Nathan Harkey is a doctoral student in history studying early modern Spanish history and the history of Protestant and Catholic Reformations under the direction of Freddy Dominguez. With support from the Sturgis International Fellowship, Harkey traveled to archives in Toledo, Spain, and in the British Library in the U.K. to investigate the Church's role in Spanish politics in the late 16th and early 17th centuries. In his dissertation, Harkey challenges traditional narratives that frame the rise of the Spanish monarchy as part of a "march toward secularization and the separation of church and state."

August Lantz is pursuing an M.F.A. in art working with professor Jeannie Hulen.
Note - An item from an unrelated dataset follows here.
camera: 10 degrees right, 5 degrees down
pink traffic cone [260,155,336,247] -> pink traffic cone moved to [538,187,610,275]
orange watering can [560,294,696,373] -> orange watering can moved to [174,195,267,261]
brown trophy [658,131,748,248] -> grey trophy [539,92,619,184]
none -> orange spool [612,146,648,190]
They were invited to be an artist in residence at the Tainan National University of the Arts in Tainan, Taiwan. The Sturgis Fellowship supported Lantz's stay in Tainan and supported trips within Taiwan and to Vietnam to study historical ceramics techniques. Such experiences are important for Lantz's work as an artist, which emphasizes "sculptural porcelain forms that grapple with forging and (de)construction of Asian-American identities through processes of translation and ornamentation."
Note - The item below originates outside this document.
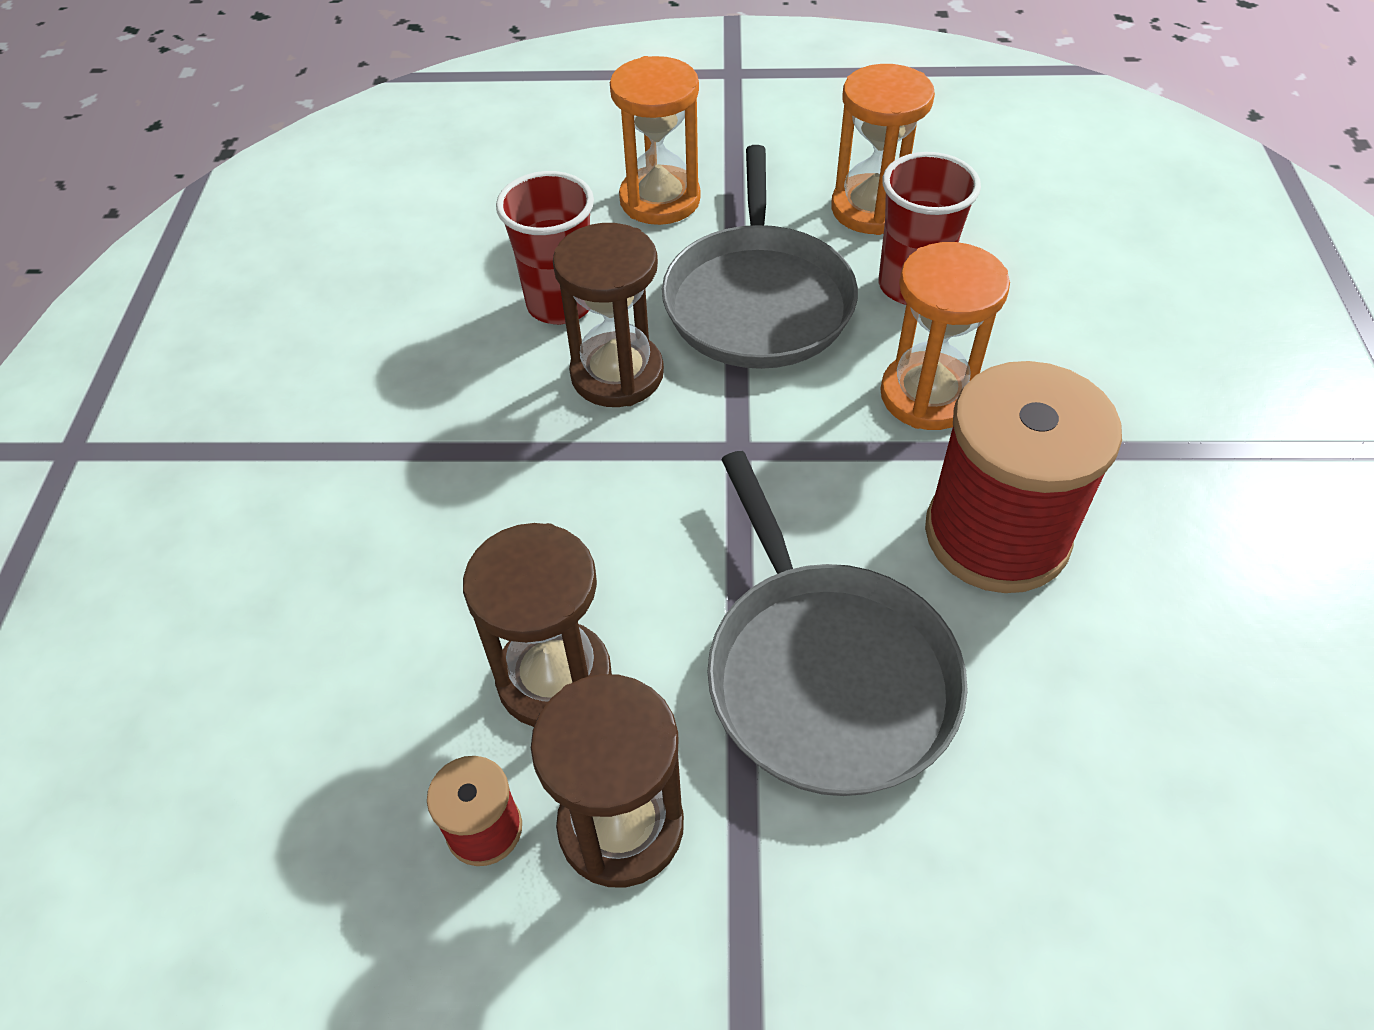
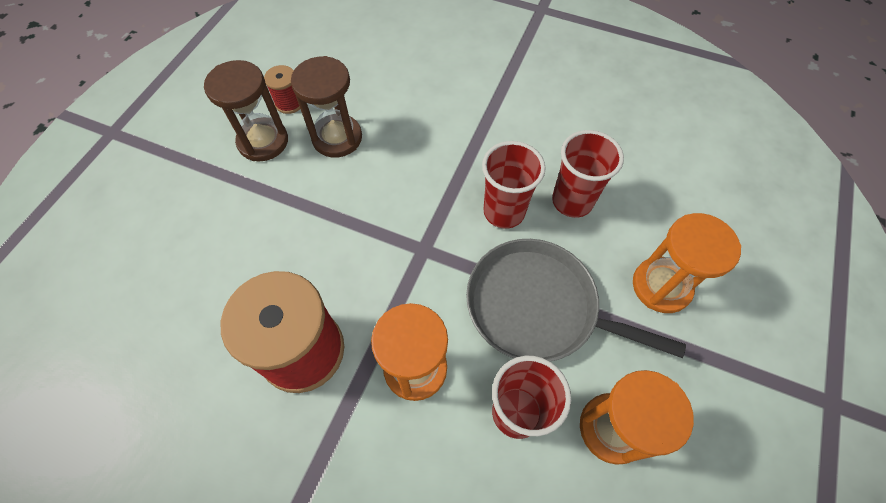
camera: 110 degrees right, 10 degrees up
brown hourglass [553,223,664,407] -> red cup [482,141,546,229]
grey pan [707,451,968,796] -> none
Elise Merchak is a doctoral student in space and planetary sciences studying the atmosphere of Venus and its interactions with conditions on the planet's surface. Her mentor is Vincent Chevrier. The Sturgis International Fellowship allowed Merchak to accept an unpaid internship in Berlin, Germany, at the German Aerospace Center. She was also able to conduct research at the center's Planetary Spectroscopy Laboratory, which is at the forefront in research into planetary sciences.

Larkin Perler is an honors undergraduate student with a double major in anthropology and studio art and a minor in biology. She has a strong interest in the arts and cultures of Southeast Asia, and the Sturgis International Fellowship allowed her to take part in a full-time study abroad program with USAC in Chiang Mai, Thailand.

Katlyn Rozovics is a doctoral student in history studying modern German history under the direction of J. Laurence Hare. Rozovics is currently studying the Nazi theft of Jewish-owned artworks in Europe and the ways in which the process of restitution has shaped the development of democracy in the Federal Republic of Germany in the postwar era. The Sturgis Fellowship allowed Rozovics to travel to archives in Berlin, Koblenz, where she examined files from the Einsatzstab Reichsleiter Rosenberg Taskforce and the German Federal Office for External Restitution. She also traveled to Munich to conduct research in the libraries of the Zentralinstitut für Kunstgeschichte.

Liz Villamizar Caceres is a doctoral student working with Luis Restrepo in comparative literature. Her research assesses the history and reception of Teatro Indiano, a 16th-century theater genre that painted the Spanish conquest of the Americas in a heroic light and that thereby supported the extension of colonial rule. Support from the fellowship allowed Villamizar Caceres to conduct research with original manuscripts at the National Library of Spain in Madrid and to attend a conference in Valladolid on the influence of visual arts in Hispanic literature.